Bien décidée à ramener au pays la cinquième Coupe du monde de son histoire, la Seleçao finit le travail par son maître artificier, l’inévitable Ronaldo. A la 79e minute, Kleberson perce la défense allemande, adresse une passe vers Rivaldo qui d’une feinte de corps bien sentie laisse passer la balle entre ses jambes pour Ronaldo. L’avant centre profite de la surprise crée par le coup de génie de son compère pour fixer tranquillement Kahn. Le plat du pied à ras de terre de Ronaldo fait trembler le petit filet de la cage allemande, tout comme il fait chavirer de bonheur tout le peuple auriverde qui voit son rêve se réaliser (2-0).
Les changements tactiques de Voller n’y feront plus rien, la vigilance du portier Marcos ne fait pas défaut et les Allemands continuent de s’approcher des buts sans jamais marquer. L’arbitre M. Collina libère les vingt deux acteurs, dont la moitié allemande s’écroule de désespoir tandis que l’autre, toute brésilienne, s’en va courir dans tous les sens, portée de la joie immense que seul peut procurer un titre de champion du monde. La messe est dite, et elle le sera à nouveau lors des célébrations très religieuses de la charnière centrale Lucio – Edmilson, qui prient ensemble durant de longues minutes sur la pelouse.

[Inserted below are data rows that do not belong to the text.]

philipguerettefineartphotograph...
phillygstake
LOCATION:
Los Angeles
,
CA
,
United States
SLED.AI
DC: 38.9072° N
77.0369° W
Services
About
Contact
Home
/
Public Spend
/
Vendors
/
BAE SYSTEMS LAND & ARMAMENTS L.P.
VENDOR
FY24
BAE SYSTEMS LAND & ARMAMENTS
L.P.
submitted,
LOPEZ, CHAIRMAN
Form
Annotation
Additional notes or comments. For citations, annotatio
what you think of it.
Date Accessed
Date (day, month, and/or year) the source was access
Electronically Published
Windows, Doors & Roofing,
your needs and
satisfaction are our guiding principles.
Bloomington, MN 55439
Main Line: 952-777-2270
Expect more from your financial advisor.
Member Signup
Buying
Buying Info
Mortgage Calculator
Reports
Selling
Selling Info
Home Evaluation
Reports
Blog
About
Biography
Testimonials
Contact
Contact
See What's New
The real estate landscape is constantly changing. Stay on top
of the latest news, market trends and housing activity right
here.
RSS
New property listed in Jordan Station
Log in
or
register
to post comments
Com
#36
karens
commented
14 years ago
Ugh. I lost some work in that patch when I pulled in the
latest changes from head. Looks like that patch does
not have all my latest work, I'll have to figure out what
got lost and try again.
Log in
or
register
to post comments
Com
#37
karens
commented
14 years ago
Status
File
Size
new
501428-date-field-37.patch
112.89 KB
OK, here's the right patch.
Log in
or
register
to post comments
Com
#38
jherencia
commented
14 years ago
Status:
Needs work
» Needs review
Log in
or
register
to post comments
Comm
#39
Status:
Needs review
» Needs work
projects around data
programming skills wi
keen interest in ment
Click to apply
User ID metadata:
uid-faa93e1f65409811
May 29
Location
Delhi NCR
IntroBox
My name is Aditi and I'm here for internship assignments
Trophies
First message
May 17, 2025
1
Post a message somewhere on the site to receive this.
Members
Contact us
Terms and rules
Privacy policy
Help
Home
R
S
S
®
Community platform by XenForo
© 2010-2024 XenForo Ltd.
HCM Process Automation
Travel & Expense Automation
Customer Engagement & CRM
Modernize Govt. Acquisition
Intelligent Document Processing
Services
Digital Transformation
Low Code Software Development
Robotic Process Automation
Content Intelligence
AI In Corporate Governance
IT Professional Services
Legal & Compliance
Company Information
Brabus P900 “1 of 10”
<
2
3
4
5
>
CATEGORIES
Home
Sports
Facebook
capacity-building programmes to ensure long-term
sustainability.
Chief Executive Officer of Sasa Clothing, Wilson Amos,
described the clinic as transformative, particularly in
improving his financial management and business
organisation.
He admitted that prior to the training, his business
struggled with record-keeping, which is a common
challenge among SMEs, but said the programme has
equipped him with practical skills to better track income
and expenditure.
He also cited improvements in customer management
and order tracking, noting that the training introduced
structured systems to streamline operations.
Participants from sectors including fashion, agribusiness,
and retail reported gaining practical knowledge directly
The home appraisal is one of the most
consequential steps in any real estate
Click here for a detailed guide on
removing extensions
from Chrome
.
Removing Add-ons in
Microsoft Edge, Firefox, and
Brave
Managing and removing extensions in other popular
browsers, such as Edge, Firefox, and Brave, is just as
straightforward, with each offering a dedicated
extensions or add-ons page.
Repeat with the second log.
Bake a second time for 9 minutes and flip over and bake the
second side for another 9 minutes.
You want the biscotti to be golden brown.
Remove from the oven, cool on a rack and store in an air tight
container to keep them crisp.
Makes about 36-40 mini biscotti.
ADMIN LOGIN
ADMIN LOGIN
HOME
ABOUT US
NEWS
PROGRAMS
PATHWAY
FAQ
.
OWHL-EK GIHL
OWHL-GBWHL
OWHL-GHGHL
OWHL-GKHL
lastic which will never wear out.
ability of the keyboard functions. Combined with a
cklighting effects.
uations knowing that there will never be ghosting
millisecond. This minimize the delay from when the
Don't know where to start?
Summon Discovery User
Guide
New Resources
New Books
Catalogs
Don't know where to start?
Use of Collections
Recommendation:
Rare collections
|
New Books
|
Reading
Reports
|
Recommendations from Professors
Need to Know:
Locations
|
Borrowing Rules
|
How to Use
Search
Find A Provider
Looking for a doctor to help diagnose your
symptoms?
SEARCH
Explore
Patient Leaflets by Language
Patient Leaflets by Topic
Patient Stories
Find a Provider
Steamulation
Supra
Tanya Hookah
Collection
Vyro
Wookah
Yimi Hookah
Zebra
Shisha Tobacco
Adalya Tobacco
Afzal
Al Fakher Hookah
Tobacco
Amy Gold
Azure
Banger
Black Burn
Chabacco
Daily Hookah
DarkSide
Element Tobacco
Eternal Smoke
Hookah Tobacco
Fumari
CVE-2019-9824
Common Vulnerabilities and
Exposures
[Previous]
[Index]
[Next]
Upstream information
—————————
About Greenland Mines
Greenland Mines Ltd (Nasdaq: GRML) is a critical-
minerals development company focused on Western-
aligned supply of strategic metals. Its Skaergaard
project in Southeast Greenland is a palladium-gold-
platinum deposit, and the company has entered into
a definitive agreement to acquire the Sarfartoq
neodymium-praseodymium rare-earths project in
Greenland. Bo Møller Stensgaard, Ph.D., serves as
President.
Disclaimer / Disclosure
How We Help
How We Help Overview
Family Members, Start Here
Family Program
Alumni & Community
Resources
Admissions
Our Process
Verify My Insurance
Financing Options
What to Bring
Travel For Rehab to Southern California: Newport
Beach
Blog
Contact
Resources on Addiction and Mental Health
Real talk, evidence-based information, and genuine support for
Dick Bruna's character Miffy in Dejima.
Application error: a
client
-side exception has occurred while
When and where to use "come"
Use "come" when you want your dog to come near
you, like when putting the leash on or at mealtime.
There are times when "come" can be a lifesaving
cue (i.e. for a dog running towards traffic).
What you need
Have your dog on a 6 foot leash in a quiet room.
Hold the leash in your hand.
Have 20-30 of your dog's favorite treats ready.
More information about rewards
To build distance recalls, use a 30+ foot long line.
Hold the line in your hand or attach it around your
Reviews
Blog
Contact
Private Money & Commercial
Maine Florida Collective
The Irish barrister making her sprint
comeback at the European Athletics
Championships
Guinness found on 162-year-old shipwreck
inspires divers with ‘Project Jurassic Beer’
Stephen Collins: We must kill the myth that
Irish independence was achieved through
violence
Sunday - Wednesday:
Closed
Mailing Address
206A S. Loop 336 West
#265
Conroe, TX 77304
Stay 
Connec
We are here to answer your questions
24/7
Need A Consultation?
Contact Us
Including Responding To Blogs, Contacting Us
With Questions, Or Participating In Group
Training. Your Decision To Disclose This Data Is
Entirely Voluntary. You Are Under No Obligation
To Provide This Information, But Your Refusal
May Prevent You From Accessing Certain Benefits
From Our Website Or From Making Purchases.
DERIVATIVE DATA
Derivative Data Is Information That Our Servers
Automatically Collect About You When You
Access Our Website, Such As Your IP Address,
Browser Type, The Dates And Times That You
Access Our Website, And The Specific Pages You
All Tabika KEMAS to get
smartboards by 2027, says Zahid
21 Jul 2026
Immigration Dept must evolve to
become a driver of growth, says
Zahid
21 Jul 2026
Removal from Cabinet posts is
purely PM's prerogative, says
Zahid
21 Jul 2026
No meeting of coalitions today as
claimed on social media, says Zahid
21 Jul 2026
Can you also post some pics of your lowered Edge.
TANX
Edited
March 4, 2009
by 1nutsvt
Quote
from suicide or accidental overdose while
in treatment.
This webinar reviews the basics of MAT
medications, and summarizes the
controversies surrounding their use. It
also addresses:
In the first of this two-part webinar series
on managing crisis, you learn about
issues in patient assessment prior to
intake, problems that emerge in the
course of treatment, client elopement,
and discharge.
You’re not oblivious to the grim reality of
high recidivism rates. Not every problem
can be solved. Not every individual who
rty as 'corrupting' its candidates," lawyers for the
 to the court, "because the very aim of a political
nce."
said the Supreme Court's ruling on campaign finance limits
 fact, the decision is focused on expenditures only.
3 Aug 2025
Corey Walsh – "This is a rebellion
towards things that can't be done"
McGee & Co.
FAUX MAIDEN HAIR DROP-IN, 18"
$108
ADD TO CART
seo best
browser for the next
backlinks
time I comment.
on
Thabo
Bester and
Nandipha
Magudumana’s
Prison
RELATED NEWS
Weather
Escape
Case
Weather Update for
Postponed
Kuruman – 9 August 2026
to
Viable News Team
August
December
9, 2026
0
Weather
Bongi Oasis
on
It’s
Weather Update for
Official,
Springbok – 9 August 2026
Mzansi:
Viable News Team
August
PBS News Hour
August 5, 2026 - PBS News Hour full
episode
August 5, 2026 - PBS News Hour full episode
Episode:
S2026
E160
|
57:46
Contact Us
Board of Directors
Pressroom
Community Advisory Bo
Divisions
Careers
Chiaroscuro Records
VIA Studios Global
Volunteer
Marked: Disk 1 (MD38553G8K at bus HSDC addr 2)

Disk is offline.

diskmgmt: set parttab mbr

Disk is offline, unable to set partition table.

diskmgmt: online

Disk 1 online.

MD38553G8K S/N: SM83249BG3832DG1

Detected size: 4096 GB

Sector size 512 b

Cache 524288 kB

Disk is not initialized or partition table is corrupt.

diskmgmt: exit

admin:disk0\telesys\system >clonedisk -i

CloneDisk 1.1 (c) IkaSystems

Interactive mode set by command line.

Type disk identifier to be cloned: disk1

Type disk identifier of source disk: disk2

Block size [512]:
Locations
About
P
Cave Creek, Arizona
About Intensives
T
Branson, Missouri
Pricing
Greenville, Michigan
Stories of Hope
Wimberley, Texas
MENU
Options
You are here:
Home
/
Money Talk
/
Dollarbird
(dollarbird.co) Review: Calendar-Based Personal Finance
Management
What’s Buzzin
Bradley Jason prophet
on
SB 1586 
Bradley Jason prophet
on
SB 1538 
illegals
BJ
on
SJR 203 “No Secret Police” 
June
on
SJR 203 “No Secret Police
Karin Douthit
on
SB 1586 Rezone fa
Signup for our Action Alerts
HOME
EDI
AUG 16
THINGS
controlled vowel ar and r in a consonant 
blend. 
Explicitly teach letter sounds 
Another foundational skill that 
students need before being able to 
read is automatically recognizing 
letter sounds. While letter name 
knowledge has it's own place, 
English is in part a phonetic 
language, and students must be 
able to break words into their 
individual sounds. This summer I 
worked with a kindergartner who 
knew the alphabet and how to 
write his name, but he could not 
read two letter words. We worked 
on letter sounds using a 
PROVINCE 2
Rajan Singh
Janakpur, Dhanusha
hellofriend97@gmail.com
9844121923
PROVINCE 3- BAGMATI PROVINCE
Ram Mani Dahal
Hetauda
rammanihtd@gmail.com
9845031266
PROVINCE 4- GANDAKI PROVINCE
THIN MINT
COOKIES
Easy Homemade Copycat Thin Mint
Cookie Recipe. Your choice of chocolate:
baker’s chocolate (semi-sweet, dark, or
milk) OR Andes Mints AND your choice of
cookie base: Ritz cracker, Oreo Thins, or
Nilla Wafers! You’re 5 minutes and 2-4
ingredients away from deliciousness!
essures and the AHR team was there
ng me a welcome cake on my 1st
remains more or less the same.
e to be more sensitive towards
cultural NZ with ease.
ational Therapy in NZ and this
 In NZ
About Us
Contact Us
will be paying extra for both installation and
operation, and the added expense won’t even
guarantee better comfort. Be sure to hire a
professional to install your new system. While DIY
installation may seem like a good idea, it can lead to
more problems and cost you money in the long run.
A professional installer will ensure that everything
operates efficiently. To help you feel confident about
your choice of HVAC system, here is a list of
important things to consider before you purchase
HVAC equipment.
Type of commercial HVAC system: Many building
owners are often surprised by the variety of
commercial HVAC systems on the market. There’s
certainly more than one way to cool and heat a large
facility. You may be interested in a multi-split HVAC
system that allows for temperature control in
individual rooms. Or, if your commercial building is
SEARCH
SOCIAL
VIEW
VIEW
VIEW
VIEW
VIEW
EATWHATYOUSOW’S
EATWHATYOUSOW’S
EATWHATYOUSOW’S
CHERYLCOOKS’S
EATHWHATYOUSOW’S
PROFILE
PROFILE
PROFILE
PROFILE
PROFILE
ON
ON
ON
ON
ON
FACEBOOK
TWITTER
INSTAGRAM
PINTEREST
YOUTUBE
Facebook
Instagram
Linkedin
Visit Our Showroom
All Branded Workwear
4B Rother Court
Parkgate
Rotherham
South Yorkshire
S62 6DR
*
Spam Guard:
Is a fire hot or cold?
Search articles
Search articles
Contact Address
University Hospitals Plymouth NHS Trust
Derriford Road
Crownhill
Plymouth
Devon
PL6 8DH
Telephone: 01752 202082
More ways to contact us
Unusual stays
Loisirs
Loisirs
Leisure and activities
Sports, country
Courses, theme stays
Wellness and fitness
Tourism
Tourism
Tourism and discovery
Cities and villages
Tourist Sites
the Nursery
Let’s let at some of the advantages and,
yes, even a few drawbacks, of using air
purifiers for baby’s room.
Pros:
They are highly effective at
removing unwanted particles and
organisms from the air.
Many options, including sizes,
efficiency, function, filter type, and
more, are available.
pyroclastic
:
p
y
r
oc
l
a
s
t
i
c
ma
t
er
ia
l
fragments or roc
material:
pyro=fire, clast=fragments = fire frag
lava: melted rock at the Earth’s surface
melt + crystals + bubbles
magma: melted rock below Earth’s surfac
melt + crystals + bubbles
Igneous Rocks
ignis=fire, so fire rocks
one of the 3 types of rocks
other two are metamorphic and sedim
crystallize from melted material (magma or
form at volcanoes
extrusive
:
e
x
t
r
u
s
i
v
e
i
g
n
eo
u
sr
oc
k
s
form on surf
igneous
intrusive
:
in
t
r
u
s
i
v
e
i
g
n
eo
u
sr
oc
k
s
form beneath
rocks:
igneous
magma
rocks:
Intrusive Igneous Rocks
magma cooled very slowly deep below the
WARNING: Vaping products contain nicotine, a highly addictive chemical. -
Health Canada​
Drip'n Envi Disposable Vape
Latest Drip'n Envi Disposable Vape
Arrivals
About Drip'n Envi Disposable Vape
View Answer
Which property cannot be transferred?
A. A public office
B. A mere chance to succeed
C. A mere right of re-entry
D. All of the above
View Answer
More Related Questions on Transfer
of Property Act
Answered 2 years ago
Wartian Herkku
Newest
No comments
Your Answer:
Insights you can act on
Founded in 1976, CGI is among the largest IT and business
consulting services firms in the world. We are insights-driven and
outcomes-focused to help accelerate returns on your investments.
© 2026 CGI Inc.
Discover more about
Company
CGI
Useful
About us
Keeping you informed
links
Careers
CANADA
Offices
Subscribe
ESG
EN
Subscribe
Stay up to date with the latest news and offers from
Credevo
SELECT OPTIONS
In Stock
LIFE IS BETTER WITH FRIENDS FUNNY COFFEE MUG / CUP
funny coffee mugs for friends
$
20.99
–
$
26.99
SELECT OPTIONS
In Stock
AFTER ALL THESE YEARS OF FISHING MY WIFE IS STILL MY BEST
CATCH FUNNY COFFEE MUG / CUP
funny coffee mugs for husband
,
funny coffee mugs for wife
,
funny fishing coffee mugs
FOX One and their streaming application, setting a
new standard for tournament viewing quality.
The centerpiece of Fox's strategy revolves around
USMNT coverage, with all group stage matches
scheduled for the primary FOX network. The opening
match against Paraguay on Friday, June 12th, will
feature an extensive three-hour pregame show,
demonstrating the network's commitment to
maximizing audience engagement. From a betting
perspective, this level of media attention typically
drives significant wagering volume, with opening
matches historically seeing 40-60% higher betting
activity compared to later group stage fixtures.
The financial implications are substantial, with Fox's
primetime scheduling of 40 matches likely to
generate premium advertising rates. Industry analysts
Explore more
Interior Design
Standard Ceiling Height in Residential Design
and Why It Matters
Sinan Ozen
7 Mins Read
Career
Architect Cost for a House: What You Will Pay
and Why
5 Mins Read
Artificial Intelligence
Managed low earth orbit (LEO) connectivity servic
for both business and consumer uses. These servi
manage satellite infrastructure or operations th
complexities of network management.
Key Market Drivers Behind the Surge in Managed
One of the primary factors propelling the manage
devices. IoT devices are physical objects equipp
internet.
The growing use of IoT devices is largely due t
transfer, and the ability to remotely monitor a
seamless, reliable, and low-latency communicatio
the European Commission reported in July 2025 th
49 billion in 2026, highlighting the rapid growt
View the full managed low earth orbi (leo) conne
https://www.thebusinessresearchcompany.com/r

La victoire est particulièrement belle pour Ronaldo, qui revient au football comme le messie attendu par tout le Brésil, quatre ans après la finale perdue contre la France et le début du calvaire physique enduré par le jeune prodige. Celui-ci avait d’ailleurs tenu à inviter personnellement à cette finale le professeur Saillant, qui avait dirigé les nombreuses opérations chirurgicales qui ont permis au Brésilien de danser à nouveau sur le gazon. Revenu de nulle part, « Il Fenomeno » pose son empreinte de meilleur buteur sur la compétition (8 buts), et retrouve la forme d’une étoile qui illumine les terrains du monde entier.
Le Brésil est bien le maître de la planète football, avec ses 5 titres sur 17 mis en jeu, conquis sur 3 continents différents (Amérique, Europe et donc Asie). La Coupe du monde prend les couleurs auriverde pendant quatre nouvelles années, avant le grand rendez vous de 2006 qui se tiendra…en Allemagne.